Exercise brief: From the data below, return the exact lines starting at the line containing "29: (328, 556)" and ending at the line containing "39: (723, 493)", both included, and nothing else.

Data to process:
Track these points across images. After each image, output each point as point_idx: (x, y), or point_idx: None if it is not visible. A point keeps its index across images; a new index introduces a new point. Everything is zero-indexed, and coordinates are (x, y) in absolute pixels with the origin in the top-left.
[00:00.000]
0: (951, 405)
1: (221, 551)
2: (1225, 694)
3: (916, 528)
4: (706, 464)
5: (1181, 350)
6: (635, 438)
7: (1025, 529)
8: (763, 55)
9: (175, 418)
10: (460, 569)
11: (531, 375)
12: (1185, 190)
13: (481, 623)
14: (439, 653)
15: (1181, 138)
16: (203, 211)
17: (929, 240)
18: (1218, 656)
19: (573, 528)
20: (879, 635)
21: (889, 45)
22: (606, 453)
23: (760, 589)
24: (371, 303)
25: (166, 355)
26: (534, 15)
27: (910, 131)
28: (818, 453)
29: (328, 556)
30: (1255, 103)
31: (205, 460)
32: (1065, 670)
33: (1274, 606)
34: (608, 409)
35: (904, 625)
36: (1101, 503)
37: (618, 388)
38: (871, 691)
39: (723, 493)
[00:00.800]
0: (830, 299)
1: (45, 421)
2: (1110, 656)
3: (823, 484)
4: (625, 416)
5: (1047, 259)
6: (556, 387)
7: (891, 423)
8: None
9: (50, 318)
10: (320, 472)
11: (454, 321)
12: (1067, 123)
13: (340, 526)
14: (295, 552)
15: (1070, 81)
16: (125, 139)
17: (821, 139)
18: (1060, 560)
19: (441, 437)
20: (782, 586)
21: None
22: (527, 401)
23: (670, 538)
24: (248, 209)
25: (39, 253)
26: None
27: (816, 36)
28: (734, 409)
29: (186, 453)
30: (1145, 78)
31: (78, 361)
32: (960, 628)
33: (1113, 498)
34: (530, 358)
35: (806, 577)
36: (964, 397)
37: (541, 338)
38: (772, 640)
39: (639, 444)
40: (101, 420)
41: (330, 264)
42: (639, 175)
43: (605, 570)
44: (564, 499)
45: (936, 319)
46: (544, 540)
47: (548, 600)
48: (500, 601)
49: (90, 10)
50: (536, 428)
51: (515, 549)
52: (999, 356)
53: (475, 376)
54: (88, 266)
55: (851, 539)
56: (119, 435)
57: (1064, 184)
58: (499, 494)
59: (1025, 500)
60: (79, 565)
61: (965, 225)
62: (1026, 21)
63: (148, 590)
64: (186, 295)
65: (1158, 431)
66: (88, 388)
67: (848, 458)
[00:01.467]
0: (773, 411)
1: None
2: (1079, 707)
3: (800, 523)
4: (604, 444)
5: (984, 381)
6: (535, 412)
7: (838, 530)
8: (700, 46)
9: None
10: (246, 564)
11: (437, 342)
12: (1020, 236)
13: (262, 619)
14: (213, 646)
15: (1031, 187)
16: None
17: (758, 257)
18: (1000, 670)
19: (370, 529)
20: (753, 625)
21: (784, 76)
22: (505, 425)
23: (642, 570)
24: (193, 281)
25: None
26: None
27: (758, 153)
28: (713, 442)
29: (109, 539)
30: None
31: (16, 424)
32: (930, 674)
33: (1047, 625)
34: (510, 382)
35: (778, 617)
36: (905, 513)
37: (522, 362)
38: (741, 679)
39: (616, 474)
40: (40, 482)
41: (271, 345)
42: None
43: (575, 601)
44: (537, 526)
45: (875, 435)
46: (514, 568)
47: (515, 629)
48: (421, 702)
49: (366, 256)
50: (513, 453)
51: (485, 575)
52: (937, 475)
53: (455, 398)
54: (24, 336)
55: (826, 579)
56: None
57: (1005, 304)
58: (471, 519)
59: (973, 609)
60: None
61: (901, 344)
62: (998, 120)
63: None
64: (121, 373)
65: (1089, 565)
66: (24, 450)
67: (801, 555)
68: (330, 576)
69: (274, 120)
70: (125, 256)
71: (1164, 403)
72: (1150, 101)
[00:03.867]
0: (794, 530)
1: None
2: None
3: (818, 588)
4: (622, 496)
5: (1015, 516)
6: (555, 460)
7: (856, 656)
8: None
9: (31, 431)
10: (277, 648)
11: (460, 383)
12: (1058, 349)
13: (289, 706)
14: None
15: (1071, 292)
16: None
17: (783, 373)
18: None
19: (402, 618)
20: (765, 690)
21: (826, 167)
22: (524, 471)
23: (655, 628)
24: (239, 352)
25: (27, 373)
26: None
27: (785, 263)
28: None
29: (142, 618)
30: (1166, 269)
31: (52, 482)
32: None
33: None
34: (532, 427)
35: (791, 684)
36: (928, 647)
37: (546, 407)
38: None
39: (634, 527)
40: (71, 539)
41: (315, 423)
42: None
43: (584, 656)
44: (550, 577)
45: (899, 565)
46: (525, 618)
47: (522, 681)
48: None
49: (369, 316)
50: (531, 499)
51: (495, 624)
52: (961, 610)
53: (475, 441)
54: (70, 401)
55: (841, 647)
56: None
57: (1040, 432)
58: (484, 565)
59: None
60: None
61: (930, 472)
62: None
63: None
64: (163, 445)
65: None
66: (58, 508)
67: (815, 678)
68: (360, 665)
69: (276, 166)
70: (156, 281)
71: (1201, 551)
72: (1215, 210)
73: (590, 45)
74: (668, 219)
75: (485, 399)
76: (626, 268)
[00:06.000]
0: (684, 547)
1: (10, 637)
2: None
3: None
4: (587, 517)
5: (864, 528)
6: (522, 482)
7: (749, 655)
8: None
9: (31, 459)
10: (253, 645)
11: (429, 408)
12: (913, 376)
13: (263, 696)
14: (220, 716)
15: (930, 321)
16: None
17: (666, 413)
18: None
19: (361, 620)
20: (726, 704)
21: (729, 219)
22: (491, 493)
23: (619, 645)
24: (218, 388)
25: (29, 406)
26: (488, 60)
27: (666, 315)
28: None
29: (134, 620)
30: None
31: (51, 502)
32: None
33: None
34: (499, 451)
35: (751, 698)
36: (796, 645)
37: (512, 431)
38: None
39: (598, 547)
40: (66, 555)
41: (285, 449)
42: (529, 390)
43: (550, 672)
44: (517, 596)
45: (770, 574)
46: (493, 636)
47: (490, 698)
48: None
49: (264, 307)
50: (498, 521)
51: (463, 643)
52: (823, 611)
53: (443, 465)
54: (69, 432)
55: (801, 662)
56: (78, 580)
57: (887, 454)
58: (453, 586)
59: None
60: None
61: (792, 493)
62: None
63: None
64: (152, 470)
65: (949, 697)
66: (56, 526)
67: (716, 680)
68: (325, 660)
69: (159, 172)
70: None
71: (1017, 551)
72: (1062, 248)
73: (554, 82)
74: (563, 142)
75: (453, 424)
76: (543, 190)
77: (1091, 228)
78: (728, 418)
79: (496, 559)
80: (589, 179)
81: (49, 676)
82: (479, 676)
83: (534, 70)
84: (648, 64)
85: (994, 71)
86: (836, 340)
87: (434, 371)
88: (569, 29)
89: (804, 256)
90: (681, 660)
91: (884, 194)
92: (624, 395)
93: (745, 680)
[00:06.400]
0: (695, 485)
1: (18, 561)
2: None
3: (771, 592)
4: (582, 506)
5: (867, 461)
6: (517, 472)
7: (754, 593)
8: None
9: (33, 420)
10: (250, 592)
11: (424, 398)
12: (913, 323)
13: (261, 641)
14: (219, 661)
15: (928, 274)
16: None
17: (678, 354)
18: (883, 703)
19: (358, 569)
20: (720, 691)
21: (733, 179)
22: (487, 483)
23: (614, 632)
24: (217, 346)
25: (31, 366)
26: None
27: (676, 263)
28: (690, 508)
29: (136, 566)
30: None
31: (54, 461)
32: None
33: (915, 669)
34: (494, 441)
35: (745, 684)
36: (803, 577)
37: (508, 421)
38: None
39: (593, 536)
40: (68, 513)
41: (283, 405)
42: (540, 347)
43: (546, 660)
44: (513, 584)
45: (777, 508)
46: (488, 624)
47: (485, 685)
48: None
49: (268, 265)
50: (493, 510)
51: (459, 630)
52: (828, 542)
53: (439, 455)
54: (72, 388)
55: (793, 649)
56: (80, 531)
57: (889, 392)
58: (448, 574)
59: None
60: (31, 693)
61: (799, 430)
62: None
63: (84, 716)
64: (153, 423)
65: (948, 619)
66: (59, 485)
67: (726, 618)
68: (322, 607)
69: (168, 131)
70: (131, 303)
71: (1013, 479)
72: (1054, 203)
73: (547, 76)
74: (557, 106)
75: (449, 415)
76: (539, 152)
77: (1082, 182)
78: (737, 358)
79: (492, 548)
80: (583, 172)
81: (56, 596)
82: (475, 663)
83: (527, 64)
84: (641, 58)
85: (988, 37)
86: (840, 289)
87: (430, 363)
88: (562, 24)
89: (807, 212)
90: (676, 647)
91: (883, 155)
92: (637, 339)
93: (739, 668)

Exercise answer:
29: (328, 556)
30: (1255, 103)
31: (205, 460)
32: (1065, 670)
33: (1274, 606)
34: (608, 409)
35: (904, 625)
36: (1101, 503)
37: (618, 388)
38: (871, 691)
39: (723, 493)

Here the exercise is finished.